Герцог де Бовилье, гувернер принца, с того самого дня, когда ребенок перешел из рук женщин в его руки, осознал, к какой борьбе ему следует приготовиться. Имея в качестве помощников Фенелона, Флёри и Моро — первого камердинера, человека, стоявшего намного выше своего звания, — он начал искоренять один за другим все эти пороки своего питомца, настойчиво бороться с ними и постепенно побеждать их. С помощью Бога, приложившего, по словам Сен-Симона, к этому труду свою десницу, герцог де Бовилье успешно выполнил эту трудную задачу, и из той нравственной бездны, в которой герцог Бургундский пребывал в юности, явился принц кроткий, любезный, человеколюбивый, умеренный, терпеливый, смиренный, строгий к себе, милосердный и сострадательный к другим.
На службе у герцога Бургундского состоял дворянин по имени Гамаш, который позволял себе говорить принцу все что угодно, приучив его все выслушивать. Во время похода герцога Бургундского во Фландрию, о котором у нас шла речь, принца сопровождал шевалье де Сен-Жорж, служивший в армии в качестве волонтера; но, вместо того, чтобы оказывать ему уважение, на какое вправе был рассчитывать лишенный престола король, ибо в то время шевалье де Сен-Жорж уже именовался Яковом III, герцог Бургундский обращался с ним с таким оскорбительным легкомыслием, что однажды, подойдя к принцу, Гамаш сказал ему:
— Монсеньор, вы явно побились с кем-то об заклад, что будете подобным образом вести себя с шевалье де Сен-Жоржем. Если это так, то я советую вам обращаться с ним впредь лучше, ибо вы уже давно выиграли.

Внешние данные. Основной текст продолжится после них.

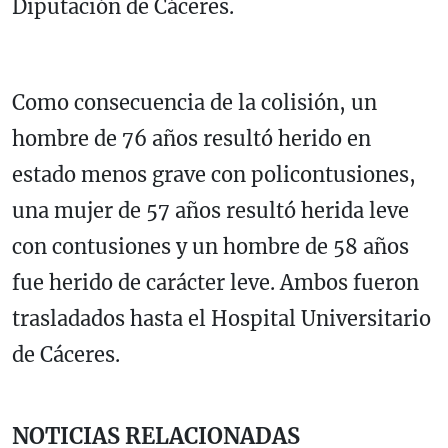
Diputación de Cáceres.
Como consecuencia de la colisión, un
hombre de 76 años resultó herido en
estado menos grave con policontusiones,
una mujer de 57 años resultó herida leve
con contusiones y un hombre de 58 años
fue herido de carácter leve. Ambos fueron
trasladados hasta el Hospital Universitario
de Cáceres.
NOTICIAS RELACIONADAS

Герцог Бургундский принял его совет к сведению, и с этого времени вел себя по отношению к достославному изгнаннику совершенно иначе.

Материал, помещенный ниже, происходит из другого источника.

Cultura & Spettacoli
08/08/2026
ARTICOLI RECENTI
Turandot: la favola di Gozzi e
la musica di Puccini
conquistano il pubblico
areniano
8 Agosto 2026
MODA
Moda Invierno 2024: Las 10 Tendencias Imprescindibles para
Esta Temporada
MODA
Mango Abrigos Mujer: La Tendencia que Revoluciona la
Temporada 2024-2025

В другой раз, устав от ребяческих шалостей, которым герцог предавался во время военного совета, Гамаш заявил ему:
— Ваше высочество! Вы напрасно вытворяете все эти ребячества, ведь при всех ваших способностях и при всем уме, которым вы наделены, ваш сын герцог Бретонский всегда превзойдет вас в этом деле!
Наконец однажды, когда герцог Бургундский чересчур долго оставался в церкви, в то время как французские войска и вражеская армия уже вступили в сражение, Гамаш взял принца за руку и сказал ему:
— Не знаю, монсеньор, сподобитесь ли вы Царства Небесного, но вот что касается царства земного, то должен заявить вам, что принц Евгений и герцог Мальборо стараются лучше вас, чтобы добиться его!
Герцог Бургундский оставил высказывания, которые представляются довольно странными для человека его лет и принца его эпохи. Вот некоторые из них, написанные его собственной рукой:
Однажды он возымел желание купить какой-то предмет мебели, но, найдя его слишком дорогим, отказался от покупки. Один из придворных попытался склонить его к тому, чтобы он переступил через эту скромность.
— Сударь! — ответил ему принц. — Народы могут быть обеспечены в необходимом лишь тогда, когда государи отказывают себе в излишествах!